**TEXTE À LIRE**
========================

Invité de l’émission Fi’Samim, le ministre de l’Économie et des finances, Mohamed Boussaïd, s’est exprimé sur plusieurs sujets d’actualité, dont la conjoncture économique marquée par un semestre de blocage et le basculement du Maroc vers un régime de change flexible très redouté. Tout en reconnaissant les difficultés, le responsable gouvernemental se veut rassurant quant à la situation économique actuelle et les perspectives d’avenir.

Les Inspirations ÉCO : Après six mois de blocage dans la formation du gouvernement et le mouvement social en cours au Rif, quel regard portez-vous sur la situation économique du pays ?

========================

**EXTRAIT DES DONNÉES**
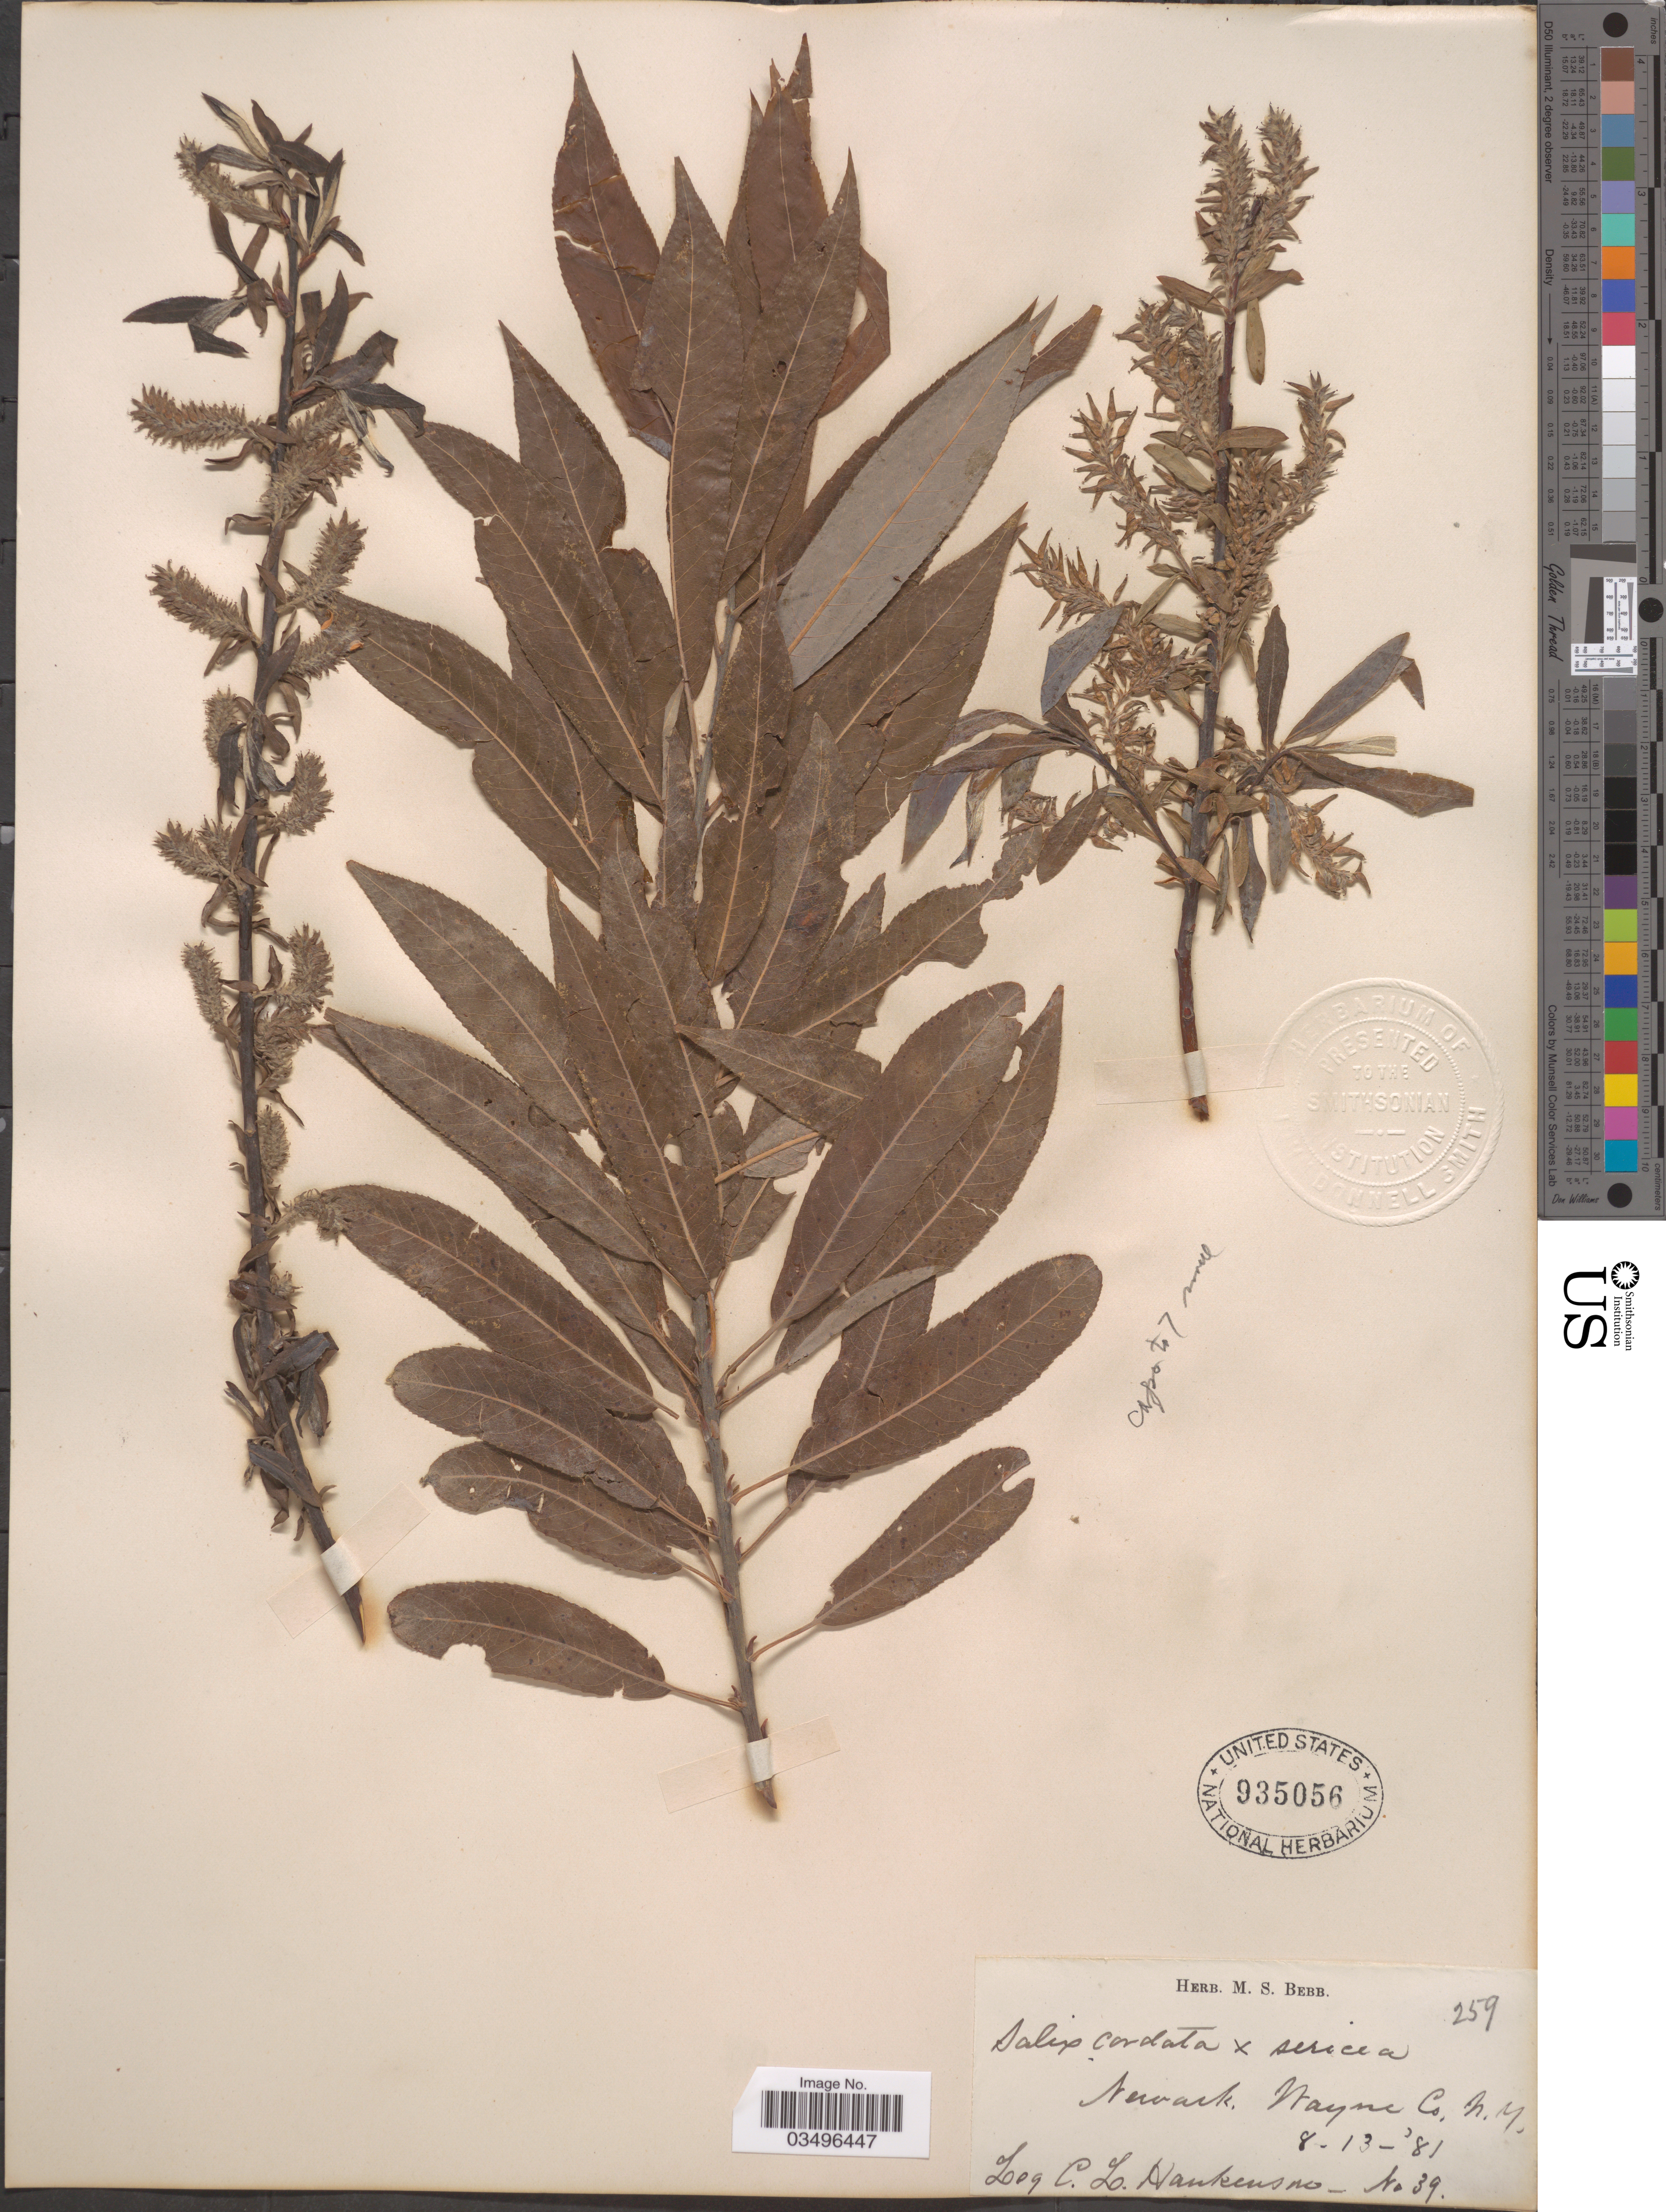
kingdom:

========================

**TRAVAIL DEMANDÉ**
1. Reformulez plus brièvement le paragraphe du texte à lire qui commence par « Invité de l’émission Fi’Samim », en conservant ses faits principaux.
2. Poursuivez l’entretien sur l’économie marocaine à la suite de sa dernière phrase.

**RÉPONSES FOURNIES**
1. Reçu dans l’émission Fi’Samim, Mohamed Boussaïd, ministre de l’Économie et des finances, a abordé l’actualité : une conjoncture marquée par six mois de blocage et le passage redouté du Maroc à un régime de change flexible. Il admet les difficultés mais se montre rassurant sur la situation économique et les perspectives.

2.
Mohamed Boussaïd : L’évaluation de la situation économique devra se faire à travers les indicateurs financiers et économiques ainsi que les évaluations des institutions internationales financières dont les agences de notation. C’est la loi de Finances, rappelons-le, qui cadre l’année financière et économique. Ce texte devait être adopté en décembre 2016. L’ancien gouvernement avait préparé ce projet et l’avait déposé au Parlement, conformément à la Constitution. Un débat devra être engagé sur le temps électoral en relation avec le temps économique et financier. Après les élections, la formation du gouvernement a pris du temps. Mais au lendemain de la formation du gouvernement et du vote de confiance, j’ai présenté le projet de loi de finances qui a été adopté dans un délai très court : 1 mois et 10 jours. Je salue, d’ailleurs, tous les parlementaires pour leur mobilisation et leur enrichissement de ce texte. Pendant les six mois de ce que l’on appelle le blocage, il n’y avait aucun vide. La loi organique de la loi de finances et la Constitution ont prévu la gestion de ce cas. Depuis le 1er janvier, deux décrets ont permis l’ouverture des crédits pour la gestion des services publics et la perception de certaines recettes. Grâce à ces deux décrets, aucun impact ne s’est fait sentir par les citoyens et les entreprises sur la gestion budgétaire au cours de ces six mois. Certes, l’attentisme des opérateurs économiques a marqué cette période. Mais après la publication de la loi de Finances, la vision est devenue claire pour tous les acteurs.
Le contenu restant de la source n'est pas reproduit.